US Dollar Index: Daily Chart
Central banks FAQs
Central Banks have a key mandate which is making sure that there is price stability in a country or region. Economies are constantly facing inflation or deflation when prices for certain goods and services are fluctuating. Constant rising prices for the same goods means inflation, constant lowered prices for the same goods means deflation. It is the task of the central bank to keep the demand in line by tweaking its policy rate. For the biggest central banks like the US Federal Reserve (Fed), the European Central Bank (ECB) or the Bank of England (BoE), the mandate is to keep inflation close to 2%.
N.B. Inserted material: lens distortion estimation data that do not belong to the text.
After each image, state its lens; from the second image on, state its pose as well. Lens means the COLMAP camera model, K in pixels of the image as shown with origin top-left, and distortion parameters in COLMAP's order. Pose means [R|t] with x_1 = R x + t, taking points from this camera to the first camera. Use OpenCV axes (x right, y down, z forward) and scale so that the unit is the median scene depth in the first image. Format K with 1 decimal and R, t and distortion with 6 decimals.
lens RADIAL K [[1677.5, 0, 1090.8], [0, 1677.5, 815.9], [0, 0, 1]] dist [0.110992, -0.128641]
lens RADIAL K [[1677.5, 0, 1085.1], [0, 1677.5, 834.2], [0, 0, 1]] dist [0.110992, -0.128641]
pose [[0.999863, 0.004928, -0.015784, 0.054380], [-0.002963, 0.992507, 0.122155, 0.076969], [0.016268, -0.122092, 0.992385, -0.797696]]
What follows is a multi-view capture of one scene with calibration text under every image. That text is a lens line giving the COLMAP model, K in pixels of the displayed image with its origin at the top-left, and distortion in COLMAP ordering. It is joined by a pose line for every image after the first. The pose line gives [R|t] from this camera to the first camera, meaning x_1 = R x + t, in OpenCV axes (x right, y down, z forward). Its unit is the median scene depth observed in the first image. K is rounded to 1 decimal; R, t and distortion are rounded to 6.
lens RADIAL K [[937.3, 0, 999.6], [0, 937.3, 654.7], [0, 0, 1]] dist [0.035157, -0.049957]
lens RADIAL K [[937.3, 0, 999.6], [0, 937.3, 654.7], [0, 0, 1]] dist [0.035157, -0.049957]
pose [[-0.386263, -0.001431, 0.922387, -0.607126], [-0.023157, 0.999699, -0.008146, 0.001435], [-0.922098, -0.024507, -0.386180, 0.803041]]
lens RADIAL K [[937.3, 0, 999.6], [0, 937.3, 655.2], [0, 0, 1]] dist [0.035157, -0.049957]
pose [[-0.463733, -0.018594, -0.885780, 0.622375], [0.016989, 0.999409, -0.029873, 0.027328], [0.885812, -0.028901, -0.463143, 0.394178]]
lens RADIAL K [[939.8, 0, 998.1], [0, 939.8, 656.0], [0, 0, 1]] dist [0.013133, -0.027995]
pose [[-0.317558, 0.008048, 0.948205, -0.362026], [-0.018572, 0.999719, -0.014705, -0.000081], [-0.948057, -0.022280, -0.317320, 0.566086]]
A central bank has one important tool at its disposal to get inflation higher or lower, and that is by tweaking its benchmark policy rate, commonly known as interest rate. On pre-communicated moments, the central bank will issue a statement with its policy rate and provide additional reasoning on why it is either remaining or changing (cutting or hiking) it. Local banks will adjust their savings and lending rates accordingly, which in turn will make it either harder or easier for people to earn on their savings or for companies to take out loans and make investments in their businesses. When the central bank hikes interest rates substantially, this is called monetary tightening. When it is cutting its benchmark rate, it is called monetary easing.
A central bank is often politically independent. Members of the central bank policy board are passing through a series of panels and hearings before being appointed to a policy board seat. Each member in that board often has a certain conviction on how the central bank should control inflation and the subsequent monetary policy. Members that want a very loose monetary policy, with low rates and cheap lending, to boost the economy substantially while being content to see inflation slightly above 2%, are called ‘doves’. Members that rather want to see higher rates to reward savings and want to keep a lit on inflation at all time are called ‘hawks’ and will not rest until inflation is at or just below 2%.
Normally, there is a chairman or president who leads each meeting, needs to create a consensus between the hawks or doves and has his or her final say when it would come down to a vote split to avoid a 50-50 tie on whether the current policy should be adjusted. The chairman will deliver speeches which often can be followed live, where the current monetary stance and outlook is being communicated. A central bank will try to push forward its monetary policy without triggering violent swings in rates, equities, or its currency. All members of the central bank will channel their stance toward the markets in advance of a policy meeting event. A few days before a policy meeting takes place until the new policy has been communicated, members are forbidden to talk publicly. This is called the blackout period.